WORK REQUIRED
The expected answer is every line of the material, reproduced exactly.

******************************

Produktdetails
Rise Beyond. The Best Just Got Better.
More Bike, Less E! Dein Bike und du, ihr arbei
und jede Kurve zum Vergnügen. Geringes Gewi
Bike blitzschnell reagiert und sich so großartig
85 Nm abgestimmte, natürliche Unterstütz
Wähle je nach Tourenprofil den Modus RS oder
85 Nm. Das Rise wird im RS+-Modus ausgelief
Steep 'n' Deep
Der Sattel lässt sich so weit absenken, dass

******************************

WRITTEN SOLUTION
Produktdetails
Rise Beyond. The Best Just Got Better.
More Bike, Less E! Dein Bike und du, ihr arbei
und jede Kurve zum Vergnügen. Geringes Gewi
Bike blitzschnell reagiert und sich so großartig
85 Nm abgestimmte, natürliche Unterstütz
Wähle je nach Tourenprofil den Modus RS oder
85 Nm. Das Rise wird im RS+-Modus ausgelief
Steep 'n' Deep
Der Sattel lässt sich so weit absenken, dass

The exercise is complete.